The threat goes well beyond the nation’s borders. Israel’s global standing has been undermined by the far-right government’s plot to destroy independent judiciary.
President Joe Biden and leaders of Israel’s most important allies – Britain, France and Germany – personally warned Netanyahu they consider the overhaul a threat to democracy. The American president phoned Netanyahu to express his deep concern and tell him “democratic values... must remain a hallmark” of the relationship.
Also last week, Israeli Ambassador Michael Herzog was summoned to the State Department for an unusual reprimand expressing concern over Knesset’s partial repeal of the 2005 disengagement law. Netanyahu brushed it off.

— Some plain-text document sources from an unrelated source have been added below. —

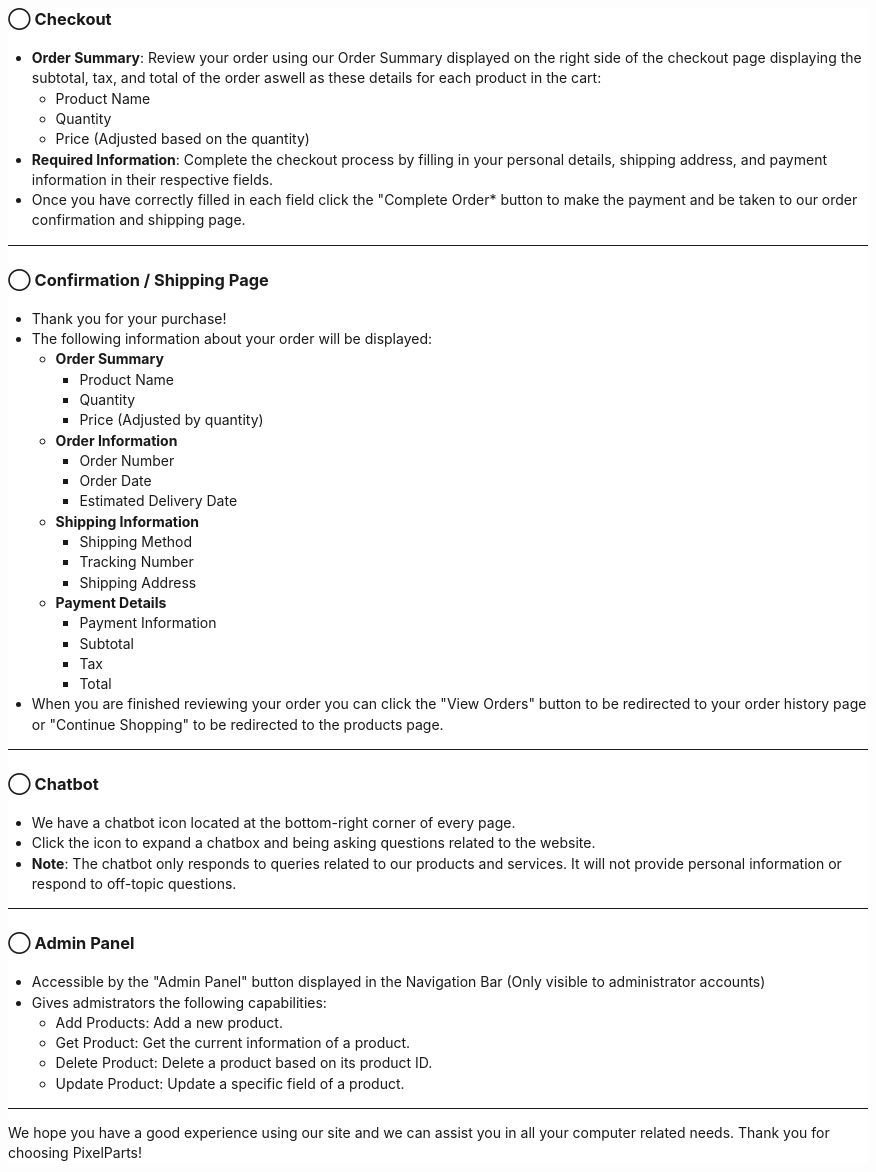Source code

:
### ◯ Checkout 
- **Order Summary**: Review your order using our Order Summary displayed on the right side of the checkout page displaying the subtotal, tax, and total of the order aswell as these details for each product in the cart:
  - Product Name
  - Quantity
  - Price (Adjusted based on the quantity)
- **Required Information**: Complete the checkout process by filling in your personal details, shipping address, and payment information in their respective fields.
- Once you have correctly filled in each field click the "Complete Order* button to make the payment and be taken to our order confirmation and shipping page. 

---

### ◯ Confirmation / Shipping Page
- Thank you for your purchase!
- The following information about your order will be displayed:
  - **Order Summary**
    - Product Name
    - Quantity
    - Price (Adjusted by quantity)
  - **Order Information**
    - Order Number
    - Order Date
    - Estimated Delivery Date
  - **Shipping Information**
    - Shipping Method
    - Tracking Number
    - Shipping Address
  - **Payment Details**
    - Payment Information
    - Subtotal
    - Tax
    - Total
- When you are finished reviewing your order you can click the "View Orders" button to be redirected to your order history page or "Continue Shopping" to be redirected to the products page. 

---

### ◯ Chatbot
- We have a chatbot icon located at the bottom-right corner of every page.
- Click the icon to expand a chatbox and being asking questions related to the website.
- **Note**: The chatbot only responds to queries related to our products and services. It will not provide personal information or respond to off-topic questions.

---

### ◯ Admin Panel
- Accessible by the "Admin Panel" button displayed in the Navigation Bar (Only visible to administrator accounts)
- Gives admistrators the following capabilities:
  - Add Products: Add a new product.
  - Get Product: Get the current information of a product.
  - Delete Product: Delete a product based on its product ID.
  - Update Product: Update a specific field of a product.

---
We hope you have a good experience using our site and we can assist you in all your computer related needs.
Thank you for choosing PixelParts!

A “source close to the prime minister” – which reporters say often means Netanyahu himself – told reporters during his trip to London last week that US-Israel relations “aren’t fraying, they remain stable and consistent.” That may come as a surprise to Biden, to US officials and many American Jewish leaders who privately say they are deeply troubled by the chaos now consuming the nation and threatening its democracy.
Israel’s relations with friendly Arab states, like Egypt, Jordan and United Arab Emirates, are also strained.
If Israel’s allies are worried about the chaos gripping the country, its enemies are rejoicing, which explains why the fired defense minister and his predecessor called the government’s assault on the independent judiciary a danger to Israel’s national security.
Defense officials have told the media that Israel’s deterrence is eroding at a time of escalating threats from Iran, Palestinian terror and Tehran smuggling advanced weapons through Syria to its proxies on Israel’s borders.
And if his effort to hold his government together includes ceding even more power to its extremists to deal with the Palestinians, the tinder box Netanyahu has created could erupt into a full-scale conflagration.
Several surveys taken this week by pollsters Right and Left showed that if elections were held today, Netanyahu and his extremist allies would be driven out of office, according to i24 News. That could signal a defeat for authoritarian rule and a victory for Israeli democracy.
The writer is a Washington-based journalist, a consultant, a lobbyist and a former American Israel Public Affairs Committee legislative director.